Ridership up 21 percent on North Tahoe shuttle bus 

click to enlarge Al Gore
  • AP Photo/Sandra Chereb
  • Former Vice President Al Gore, left, talks with Senate Majority Leader Harry Reid, D-Nev., Monday, Aug. 19, 2013, during the 17th annual Tahoe Summit at Sand Harbor State Park in Incline Village, Nev. Gore said progress made to protect Tahoe's clarity is a model for combating climate change worldwide.
The second season of a shuttle bus operation intended to ease traffic congestion on Lake Tahoe's north shore proved to be even more successful than the first.

Officials for the Tahoe Transportation District say they hope that means they'll be able to come up with funding to continue the two-year pilot project next summer between Incline Village and Sand Harbor State Park a few miles south on state Highway 28.

A total of 14,652 passengers boarded the East Shore Express this summer, a 21 percent increase from last year's 12,155, district transit manager Curtis Garner said.
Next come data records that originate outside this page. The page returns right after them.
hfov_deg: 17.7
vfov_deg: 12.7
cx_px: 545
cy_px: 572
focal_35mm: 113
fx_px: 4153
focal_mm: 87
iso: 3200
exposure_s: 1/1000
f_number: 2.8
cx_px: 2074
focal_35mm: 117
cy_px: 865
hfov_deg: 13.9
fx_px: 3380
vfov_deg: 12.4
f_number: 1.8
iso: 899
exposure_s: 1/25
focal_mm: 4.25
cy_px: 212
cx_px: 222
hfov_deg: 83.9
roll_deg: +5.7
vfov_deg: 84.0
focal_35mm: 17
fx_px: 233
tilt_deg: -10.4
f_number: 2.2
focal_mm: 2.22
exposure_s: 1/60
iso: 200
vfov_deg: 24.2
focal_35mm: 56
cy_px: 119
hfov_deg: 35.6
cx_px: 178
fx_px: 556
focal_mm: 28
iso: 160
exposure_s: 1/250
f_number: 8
He told the Sierra Sun (http://tinyurl.com/q66bepx) that the numbers are especially impressive because ridership was down by nearly two-thirds the final three weeks of operation as visitation dropped off due to the smoky haze in the basin from the wildfire near Yosemite National Park.
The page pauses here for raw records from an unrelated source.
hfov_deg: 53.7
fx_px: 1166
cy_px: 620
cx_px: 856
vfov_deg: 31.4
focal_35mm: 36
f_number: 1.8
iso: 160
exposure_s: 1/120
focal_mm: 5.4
Garner attributes the success to more people becoming aware of the service and a new social media campaign that helps promote it.

The shuttle ran 70 days this year, averaging 209 riders per day. It operated on the last two weekends of June and then daily from June 29 to Sept. 3 from 8 a.m. to 8 p.m.

The buses run every 20 minutes. Roundtrip tickets are $3 for adults, $1.50 for seniors, the disabled and children ages 5 to 12. Kids under 5 ride free. The fare includes the entrance fee to the park that typically costs Nevadans $10 and out-of-staters $12.

In addition to easing traffic, Garner said the shuttle is intended to reduce air pollution and road runoff resulting from automobile traffic. He said he's optimistic the service will return next summer, although the funding remains up in the air.

"Too many agencies have too much invested in this to let it die on the vine," he said.

The service was initiated as a two-year pilot park-and-ride program prior to last summer as a partnership among the transportation district, U.S. Forest Service, Nevada Division of State Parks, Nevada Department of Transportation, Nevada Highway Patrol, Washoe County School District and others.

A Federal Transit Administration grant through NDOT funded 60 percent of the project that cost a total of about $200,000. The rest came from the Forest Service under the Southern Nevada Public Land Management Act.

Garner said the transportation district estimates it would cost between $200,000 and $300,000 to operate the shuttle on an annual basis. He said it could eventually be expanded to Spooner Summit on U.S. Highway 50 and other East Shore beaches.